The UK has stood by as residents of cities such as Daraya and East Aleppo were forced from their homes by starvation sieges and air attacks.

She would have been horrified by the chemical attack on the city of Khan Sheihoun in April, and by the continued daily bombardment of hospitals and residential areas by Assad and Putin, most recently in Daraa.

What would she have thought of the US strike in response to the chemical attack?

She did call for the UK to use the threat of just such a targeted response as a deterrent, not just against chemical attacks but against all bombing of civilians.

Her aim would have been to stop the killing, not to stop just one type of weapon.

• Jo’s legacy on Syria

Jo would clearly have found it unacceptable that the International Coalition against ISIS is now itself killing hundreds of civilians in Syria, outpacing even Assad and Russia’s toll in the month of May. The Coalition even reportedly used white phosphorous on the city of Raqqah.

The RAF is not implicated in these escalating killings. But as UK Syrians recently wrote to the Prime Minister, the UK is ‘a major partner in the Coalition, with a British officer as deputy commander, and therefore carries joint responsibility for such actions.’

In the aftermath of her murder, Jo’s brave and passionate work for Syria was praised by UK political leaders from both major parties. The reality, however, is that her legacy on Syria has not been honoured in Westminster.

• Compassion without borders

In reflecting on today’s anniversary, let us renew our commitment to the ideals to which Jo pledged her life.

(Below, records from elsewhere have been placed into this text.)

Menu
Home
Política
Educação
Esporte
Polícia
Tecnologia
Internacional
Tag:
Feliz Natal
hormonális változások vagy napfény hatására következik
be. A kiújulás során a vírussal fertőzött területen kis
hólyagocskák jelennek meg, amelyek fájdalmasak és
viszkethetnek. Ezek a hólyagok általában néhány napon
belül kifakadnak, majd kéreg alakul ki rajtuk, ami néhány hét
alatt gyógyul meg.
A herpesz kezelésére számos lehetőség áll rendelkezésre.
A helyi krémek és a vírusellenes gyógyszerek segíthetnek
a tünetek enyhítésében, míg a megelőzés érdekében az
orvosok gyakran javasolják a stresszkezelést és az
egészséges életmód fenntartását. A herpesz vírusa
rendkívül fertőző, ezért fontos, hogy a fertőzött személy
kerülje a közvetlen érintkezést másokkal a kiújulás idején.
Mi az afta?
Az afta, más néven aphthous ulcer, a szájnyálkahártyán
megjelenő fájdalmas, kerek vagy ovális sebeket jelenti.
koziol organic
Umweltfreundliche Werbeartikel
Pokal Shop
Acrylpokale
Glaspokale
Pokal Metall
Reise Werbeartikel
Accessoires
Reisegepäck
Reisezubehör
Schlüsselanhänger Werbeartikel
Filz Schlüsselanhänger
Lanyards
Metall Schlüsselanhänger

Let us embrace our diversity as a country and advocate for tolerance. And let us make a fresh start for Syria with civilian protection at the core of our policy.

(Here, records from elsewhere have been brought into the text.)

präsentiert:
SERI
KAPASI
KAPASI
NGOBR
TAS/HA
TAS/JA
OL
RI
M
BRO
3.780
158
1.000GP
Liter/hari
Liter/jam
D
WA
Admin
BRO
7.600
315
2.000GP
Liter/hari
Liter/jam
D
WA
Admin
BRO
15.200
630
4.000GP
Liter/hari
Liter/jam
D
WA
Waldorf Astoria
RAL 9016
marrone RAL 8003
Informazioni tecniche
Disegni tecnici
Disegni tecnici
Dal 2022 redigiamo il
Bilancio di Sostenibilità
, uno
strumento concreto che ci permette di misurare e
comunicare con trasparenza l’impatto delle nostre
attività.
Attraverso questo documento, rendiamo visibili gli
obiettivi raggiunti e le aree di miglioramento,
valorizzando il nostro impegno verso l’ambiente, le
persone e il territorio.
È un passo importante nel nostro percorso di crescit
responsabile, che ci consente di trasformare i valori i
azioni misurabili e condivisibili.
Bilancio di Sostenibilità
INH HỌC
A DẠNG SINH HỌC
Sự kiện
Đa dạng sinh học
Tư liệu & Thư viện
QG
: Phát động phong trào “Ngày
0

Let us ensure accountability for our own actions and those of our allies. Let us listen to Syrians, and work for a solution that respects Syrians’ rights and enables them to enjoy a peaceful future in a free Syria.

Jo’s ideals and her compassion were not limited by borders. Let them not limit ours.

Dr Yasmine Nahlawi is Research and Policy Coordinator for Rethink Rebuild Society, a Manchester-based Syrian advocacy and community organisation.

Dr Mohammad Isreb is a member of the Syrian Association of Yorkshire.

Kellie Strom is Secretariat to the Friends of Syria All-Party Parliamentary Group and a member of Syria Solidarity UK.